── Provided entries ──
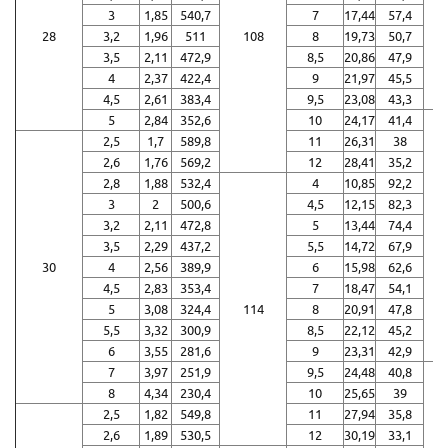
3
1,85
540,7
7
17,44
57,4
28
3,2
1,96
511
108
8
19,73
50,7
3,5
2,11
472,9
8,5
20,86
47,9
4
2,37
422,4
9
21,97
45,5
4,5
2,61
383,4
9,5
23,08
43,3
5
2,84
352,6
10
24,17
41,4
2,5
1,7
589,8
11
26,31
38
2,6
1,76
569,2
12
28,41
35,2
2,8
1,88
532,4
4
10,85
92,2
3
2
500,6
4,5
12,15
82,3
3,2
2,11
472,8
5
13,44
74,4
3,5
2,29
437,2
5,5
14,72
67,9
30
4
2,56
389,9
6
15,98
62,6
4,5
2,83
353,4
7
18,47
54,1
5
3,08
324,4
114
8
20,91
47,8
5,5
3,32
300,9
8,5
22,12
45,2
6
3,55
281,6
9
23,31
42,9
7
3,97
251,9
9,5
24,48
40,8
8
4,34
230,4
10
25,65
39
2,5
1,82
549,8
11
27,94
35,8
2,6
1,89
530,5
12
30,19
33,1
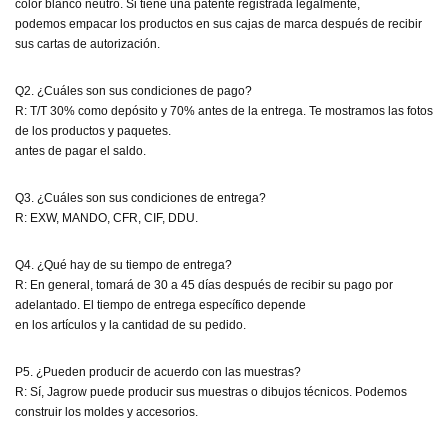
color blanco neutro. Si tiene una patente registrada legalmente,
podemos empacar los productos en sus cajas de marca después de recibir
sus cartas de autorización.
Q2. ¿Cuáles son sus condiciones de pago?
R: T/T 30% como depósito y 70% antes de la entrega. Te mostramos las fotos
de los productos y paquetes.
antes de pagar el saldo.
Q3. ¿Cuáles son sus condiciones de entrega?
R: EXW, MANDO, CFR, CIF, DDU.
Q4. ¿Qué hay de su tiempo de entrega?
R: En general, tomará de 30 a 45 días después de recibir su pago por
adelantado. El tiempo de entrega específico depende
en los artículos y la cantidad de su pedido.
P5. ¿Pueden producir de acuerdo con las muestras?
R: Sí, Jagrow puede producir sus muestras o dibujos técnicos. Podemos
construir los moldes y accesorios.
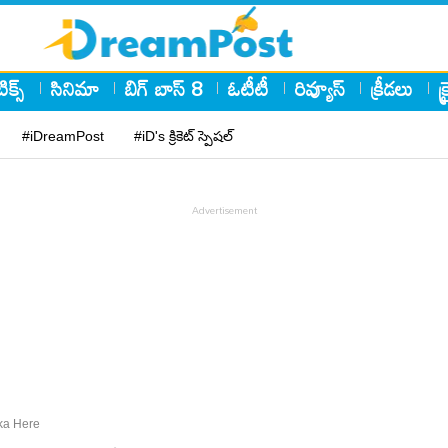
ిక్స్
సినిమా
బిగ్ బాస్ 8
ఓటీటీ
రివ్యూస్
క్రీడలు
క
#iDreamPost
#iD's క్రికెట్ స్పెషల్
ika Here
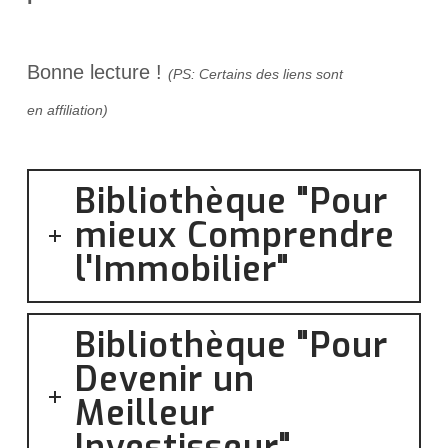
Bonne lecture !
(PS: Certains des liens sont
en affiliation)
Bibliothèque "Pour
mieux Comprendre
l'Immobilier"
Bibliothèque "Pour
Devenir un
Meilleur
Investisseur"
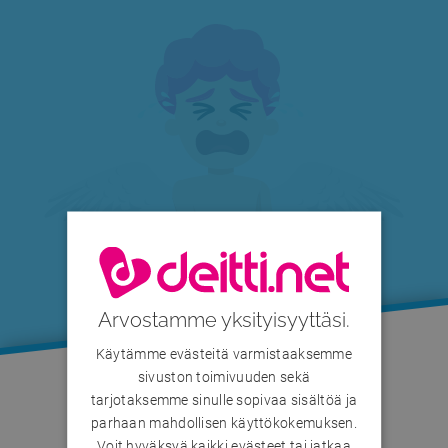
Arvostamme yksityisyyttäsi.
Käytämme evästeitä varmistaaksemme
sivuston toimivuuden sekä
tarjotaksemme sinulle sopivaa sisältöä ja
Käyttäjä on määrittänyt profiilinsa piilotetuksi.
parhaan mahdollisen käyttökokemuksen.
Voit hyväksyä kaikki evästeet tai jatkaa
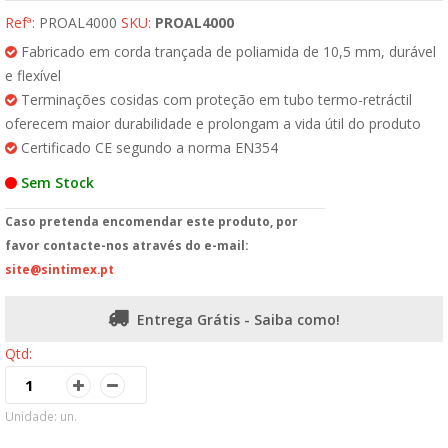
Refª:
PROAL4000
SKU:
PROAL4000
Fabricado em corda trançada de poliamida de 10,5 mm, durável
e flexível
Terminações cosidas com proteção em tubo termo-retráctil
oferecem maior durabilidade e prolongam a vida útil do produto
Certificado CE segundo a norma EN354
Sem Stock
Caso pretenda encomendar este produto, por
favor contacte-nos através do e-mail:
site@sintimex.pt
Entrega Grátis - Saiba como!
Qtd:
Unidade: un.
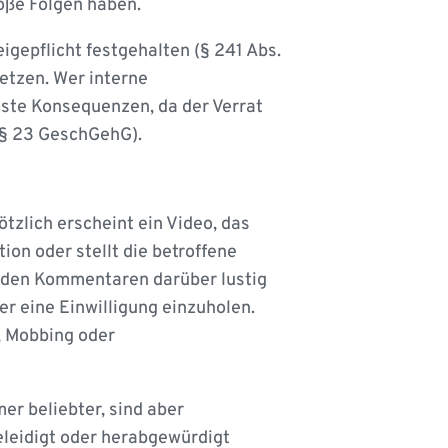
oße Folgen haben.
igepflicht festgehalten (§ 241 Abs.
etzen. Wer interne
nste Konsequenzen, da der Verrat
(§ 23 GeschGehG).
ötzlich erscheint ein Video, das
tion oder stellt die betroffene
n den Kommentaren darüber lustig
er eine Einwilligung einzuholen.
n, Mobbing oder
r beliebter, sind aber
eleidigt oder herabgewürdigt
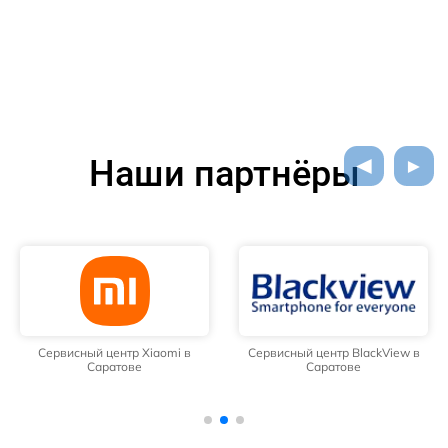
Наши партнёры
Сервисный центр Xiaomi в
Сервисный центр BlackView в
Саратове
Саратове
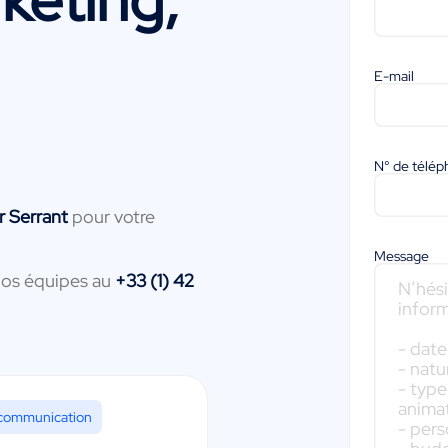
E-mail
N° de télé
r Serrant
pour votre
Message
nos équipes au
+33 (1) 42
 communication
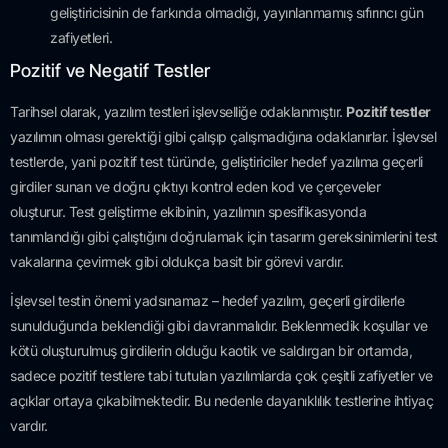
geliştiricisinin de farkında olmadığı, yayınlanmamış sıfırıncı gün
zafiyetleri.
Pozitif ve Negatif Testler
Tarihsel olarak, yazılım testleri işlevselliğe odaklanmıştır.
Pozitif testler
yazılımın olması gerektiği gibi çalışıp çalışmadığına odaklanırlar. İşlevsel
testlerde, yani pozitif test türünde, geliştiriciler hedef yazılıma geçerli
girdiler sunan ve doğru çıktıyı kontrol eden kod ve çerçeveler
oluşturur. Test geliştirme ekibinin, yazılımın spesifikasyonda
tanımlandığı gibi çalıştığını doğrulamak için tasarım gereksinimlerini test
vakalarına çevirmek gibi oldukça basit bir görevi vardır.
İşlevsel testin önemi yadsınamaz – hedef yazılım, geçerli girdilerle
sunulduğunda beklendiği gibi davranmalıdır. Beklenmedik koşullar ve
kötü oluşturulmuş girdilerin olduğu kaotik ve saldırgan bir ortamda,
sadece pozitif testlere tabi tutulan yazılımlarda çok çeşitli zafiyetler ve
açıklar ortaya çıkabilmektedir. Bu nedenle dayanıklılık testlerine ihtiyaç
vardır.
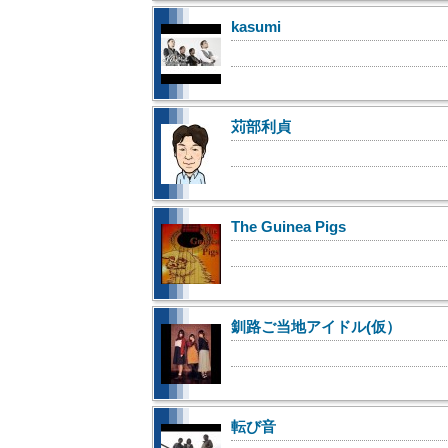
kasumi
苅部利貞
The Guinea Pigs
釧路ご当地アイドル(仮）
転び音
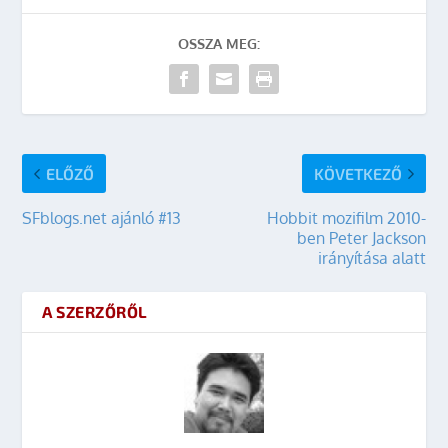
OSSZA MEG:
ELŐZŐ
KÖVETKEZŐ
SFblogs.net ajánló #13
Hobbit mozifilm 2010-
ben Peter Jackson
irányítása alatt
A SZERZŐRŐL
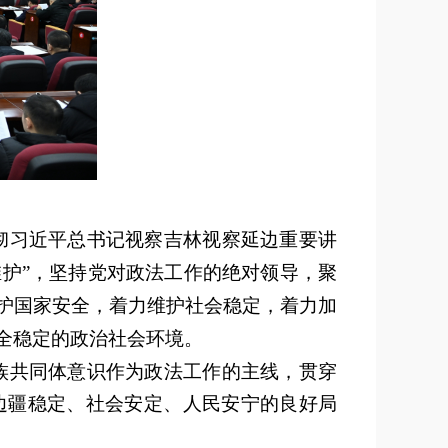
彻习近平总书记视察吉林视察延边重要讲
维护
”
，坚持党对政法工作的绝对领导，聚
护国家安全，着力维护社会稳定，着力加
全稳定的政治社会环境。
族共同体意识作为政法工作的主线，贯穿
边疆稳定、社会安定、人民安宁的良好局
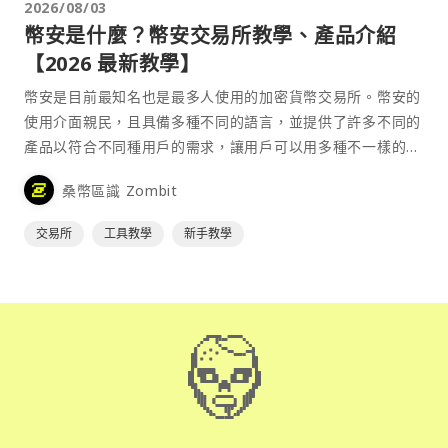
2026/08/03
幣安是什麼？幣安交易所教學、產品介紹
【2026 最新教學】
幣安是目前最知名也是最多人使用的加密貨幣交易所。幣安的
使用介面親民，且具備多種不同的語言，並提供了許多不同的
產品以符合不同種用戶的需求，讓用戶可以用多種不一樣的方
式來參與加密貨幣市場。
桑幣區識 Zombit
交易所
工具教學
新手教學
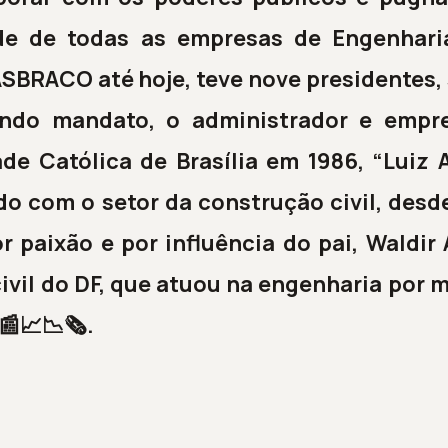
dade de todas as empresas de Engenhar
ASBRACO até hoje, teve nove presidentes,
ndo mandato, o administrador e empre
de Católica de Brasília em 1986, “Luiz 
do com o setor da construção civil, desde
r paixão e por influência do pai, Waldir 
vil do DF, que atuou na engenharia por m
📰📈📉🗞.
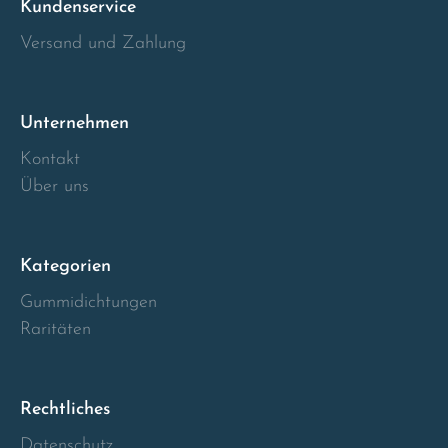
Kundenservice
Italia
Versand und Zahlung
Latvia
Unternehmen
Lithuania
Kontakt
Über uns
Luxembourg
Macedonia
Kategorien
Gummidichtungen
Malta
Raritäten
Montenegro
Rechtliches
Netherlands
Datenschutz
───
§ Task:
Extract the text lines from every item above, copying each one unchanged, and leave the pictures out of your answer.

§ Response:
3
1,85
540,7
7
17,44
57,4
28
3,2
1,96
511
108
8
19,73
50,7
3,5
2,11
472,9
8,5
20,86
47,9
4
2,37
422,4
9
21,97
45,5
4,5
2,61
383,4
9,5
23,08
43,3
5
2,84
352,6
10
24,17
41,4
2,5
1,7
589,8
11
26,31
38
2,6
1,76
569,2
12
28,41
35,2
2,8
1,88
532,4
4
10,85
92,2
3
2
500,6
4,5
12,15
82,3
3,2
2,11
472,8
5
13,44
74,4
3,5
2,29
437,2
5,5
14,72
67,9
30
4
2,56
389,9
6
15,98
62,6
4,5
2,83
353,4
7
18,47
54,1
5
3,08
324,4
114
8
20,91
47,8
5,5
3,32
300,9
8,5
22,12
45,2
6
3,55
281,6
9
23,31
42,9
7
3,97
251,9
9,5
24,48
40,8
8
4,34
230,4
10
25,65
39
2,5
1,82
549,8
11
27,94
35,8
2,6
1,89
530,5
12
30,19
33,1
color blanco neutro. Si tiene una patente registrada legalmente,
podemos empacar los productos en sus cajas de marca después de recibir
sus cartas de autorización.
Q2. ¿Cuáles son sus condiciones de pago?
R: T/T 30% como depósito y 70% antes de la entrega. Te mostramos las fotos
de los productos y paquetes.
antes de pagar el saldo.
Q3. ¿Cuáles son sus condiciones de entrega?
R: EXW, MANDO, CFR, CIF, DDU.
Q4. ¿Qué hay de su tiempo de entrega?
R: En general, tomará de 30 a 45 días después de recibir su pago por
adelantado. El tiempo de entrega específico depende
en los artículos y la cantidad de su pedido.
P5. ¿Pueden producir de acuerdo con las muestras?
R: Sí, Jagrow puede producir sus muestras o dibujos técnicos. Podemos
construir los moldes y accesorios.
ిక్స్
సినిమా
బిగ్ బాస్ 8
ఓటీటీ
రివ్యూస్
క్రీడలు
క
#iDreamPost
#iD's క్రికెట్ స్పెషల్
ika Here
Bonne lecture !
(PS: Certains des liens sont
en affiliation)
Bibliothèque "Pour
mieux Comprendre
l'Immobilier"
Bibliothèque "Pour
Devenir un
Meilleur
Investisseur"
Arvostamme yksityisyyttäsi.
Käytämme evästeitä varmistaaksemme
sivuston toimivuuden sekä
tarjotaksemme sinulle sopivaa sisältöä ja
Käyttäjä on määrittänyt profiilinsa piilotetuksi.
parhaan mahdollisen käyttökokemuksen.
Voit hyväksyä kaikki evästeet tai jatkaa
Refª:
PROAL4000
SKU:
PROAL4000
Fabricado em corda trançada de poliamida de 10,5 mm, durável
e flexível
Terminações cosidas com proteção em tubo termo-retráctil
oferecem maior durabilidade e prolongam a vida útil do produto
Certificado CE segundo a norma EN354
Sem Stock
Caso pretenda encomendar este produto, por
favor contacte-nos através do e-mail:
site@sintimex.pt
Entrega Grátis - Saiba como!
Qtd:
Unidade: un.
oße Folgen haben.
igepflicht festgehalten (§ 241 Abs.
etzen. Wer interne
nste Konsequenzen, da der Verrat
(§ 23 GeschGehG).
ötzlich erscheint ein Video, das
tion oder stellt die betroffene
n den Kommentaren darüber lustig
er eine Einwilligung einzuholen.
n, Mobbing oder
r beliebter, sind aber
eleidigt oder herabgewürdigt
Наши партнёры
Сервисный центр Xiaomi в
Сервисный центр BlackView в
Саратове
Саратове
E-mail
N° de télé
r Serrant
pour votre
Message
nos équipes au
+33 (1) 42
 communication
geliştiricisinin de farkında olmadığı, yayınlanmamış sıfırıncı gün
zafiyetleri.
Pozitif ve Negatif Testler
Tarihsel olarak, yazılım testleri işlevselliğe odaklanmıştır.
Pozitif testler
yazılımın olması gerektiği gibi çalışıp çalışmadığına odaklanırlar. İşlevsel
testlerde, yani pozitif test türünde, geliştiriciler hedef yazılıma geçerli
girdiler sunan ve doğru çıktıyı kontrol eden kod ve çerçeveler
oluşturur. Test geliştirme ekibinin, yazılımın spesifikasyonda
tanımlandığı gibi çalıştığını doğrulamak için tasarım gereksinimlerini test
vakalarına çevirmek gibi oldukça basit bir görevi vardır.
İşlevsel testin önemi yadsınamaz – hedef yazılım, geçerli girdilerle
sunulduğunda beklendiği gibi davranmalıdır. Beklenmedik koşullar ve
kötü oluşturulmuş girdilerin olduğu kaotik ve saldırgan bir ortamda,
sadece pozitif testlere tabi tutulan yazılımlarda çok çeşitli zafiyetler ve
açıklar ortaya çıkabilmektedir. Bu nedenle dayanıklılık testlerine ihtiyaç
vardır.
kasumi
苅部利貞
The Guinea Pigs
釧路ご当地アイドル(仮）
転び音
OSSZA MEG:
ELŐZŐ
KÖVETKEZŐ
SFblogs.net ajánló #13
Hobbit mozifilm 2010-
ben Peter Jackson
irányítása alatt
A SZERZŐRŐL
彻习近平总书记视察吉林视察延边重要讲
维护
”
，坚持党对政法工作的绝对领导，聚
护国家安全，着力维护社会稳定，着力加
全稳定的政治社会环境。
族共同体意识作为政法工作的主线，贯穿
边疆稳定、社会安定、人民安宁的良好局
2026/08/03
幣安是什麼？幣安交易所教學、產品介紹
【2026 最新教學】
幣安是目前最知名也是最多人使用的加密貨幣交易所。幣安的
使用介面親民，且具備多種不同的語言，並提供了許多不同的
產品以符合不同種用戶的需求，讓用戶可以用多種不一樣的方
式來參與加密貨幣市場。
桑幣區識 Zombit
交易所
工具教學
新手教學
dade de todas as empresas de Engenhar
ASBRACO até hoje, teve nove presidentes,
ndo mandato, o administrador e empre
de Católica de Brasília em 1986, “Luiz 
do com o setor da construção civil, desde
r paixão e por influência do pai, Waldir 
vil do DF, que atuou na engenharia por m
📰📈📉🗞.
Kundenservice
Italia
Versand und Zahlung
Latvia
Unternehmen
Lithuania
Kontakt
Über uns
Luxembourg
Macedonia
Kategorien
Gummidichtungen
Malta
Raritäten
Montenegro
Rechtliches
Netherlands
Datenschutz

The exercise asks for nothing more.